**ABOUT THIS TASK:** Set down every line of the data exactly, skipping the pictures.

**SOURCE MATERIAL:**
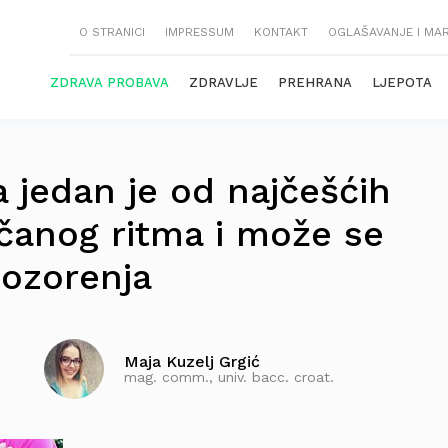
O STRANICI
IMPRESSUM
KONTAKT
OGLAŠAVANJE I MA
ZDRAVA PROBAVA
ZDRAVLJE
PREHRANA
LJEPOTA
ija jedan je od najčešćih
čanog ritma i može se
pozorenja
Maja Kuzelj Grgić
mag. comm., univ. bacc. croat.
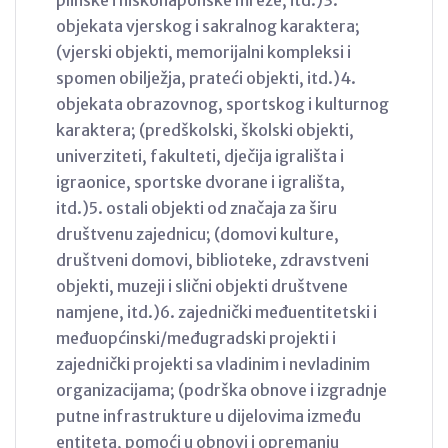
plinske i niskonaponske mreže, itd.)3.
objekata vjerskog i sakralnog karaktera;
(vjerski objekti, memorijalni kompleksi i
spomen obilježja, prateći objekti, itd.)4.
objekata obrazovnog, sportskog i kulturnog
karaktera; (predškolski, školski objekti,
univerziteti, fakulteti, dječija igrališta i
igraonice, sportske dvorane i igrališta,
itd.)5. ostali objekti od značaja za širu
društvenu zajednicu; (domovi kulture,
društveni domovi, biblioteke, zdravstveni
objekti, muzeji i slični objekti društvene
namjene, itd.)6. zajednički međuentitetski i
međuopćinski/međugradski projekti i
zajednički projekti sa vladinim i nevladinim
organizacijama; (podrška obnove i izgradnje
putne infrastrukture u dijelovima između
entiteta, pomoći u obnovi i opremanju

**RESPONSE FOR THIS EXERCISE:**
O STRANICI
IMPRESSUM
KONTAKT
OGLAŠAVANJE I MA
ZDRAVA PROBAVA
ZDRAVLJE
PREHRANA
LJEPOTA
ija jedan je od najčešćih
čanog ritma i može se
pozorenja
Maja Kuzelj Grgić
mag. comm., univ. bacc. croat.
plinske i niskonaponske mreže, itd.)3.
objekata vjerskog i sakralnog karaktera;
(vjerski objekti, memorijalni kompleksi i
spomen obilježja, prateći objekti, itd.)4.
objekata obrazovnog, sportskog i kulturnog
karaktera; (predškolski, školski objekti,
univerziteti, fakulteti, dječija igrališta i
igraonice, sportske dvorane i igrališta,
itd.)5. ostali objekti od značaja za širu
društvenu zajednicu; (domovi kulture,
društveni domovi, biblioteke, zdravstveni
objekti, muzeji i slični objekti društvene
namjene, itd.)6. zajednički međuentitetski i
međuopćinski/međugradski projekti i
zajednički projekti sa vladinim i nevladinim
organizacijama; (podrška obnove i izgradnje
putne infrastrukture u dijelovima između
entiteta, pomoći u obnovi i opremanju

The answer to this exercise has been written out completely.